ハッピーエンド・オーバー
あきくんはため息を落とすと、呆れた視線で私を見据える。

「言うわ。なあんで同窓会来ねえんだよ」

「仕事で忙しかったの!あきくんは毎回皆勤賞みたいだね?」

「そりゃあ美女に呼ばれたら行くしかないじゃん」

「そうだよね〜。私もイケメンに呼ばれたら行くしかなかったんだけどなあ」

「俺が誘ったのに」

あきくんは白々しく悲しがって、緩く微笑む。ていうか、今まで何度も機会はあったのに、あきくんから同窓会に誘われたことは皆無だ。

「ていうか、なんの用?」

「あ〜、そうそう。飯行こう」

ゆるく誘われても心が傾くことは無い。

行ける気力じゃない……。

会社のシャワーを利用したので清潔感は維持できていても、昨日と同じベージュのセットアップだし、メイクも最低限だし、なにより、今後嵩むであろう出費を考えると、浪費は好ましくない。

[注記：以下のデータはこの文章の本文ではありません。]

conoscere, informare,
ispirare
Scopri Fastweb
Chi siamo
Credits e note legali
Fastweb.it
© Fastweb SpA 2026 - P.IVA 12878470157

睡眠不足の思考回路でその誘いを咀嚼するには不可能で、軽率に「金欠だから無理」と返す。富裕層なあきくんにとって馴染みのない言葉だろう。

人生は七転八倒だ。

「奢る」

「肉!お肉が食べたい!」

「チョロ。肉ね、おーけー」

そして、転がってしまえば落ちるのは簡単だ。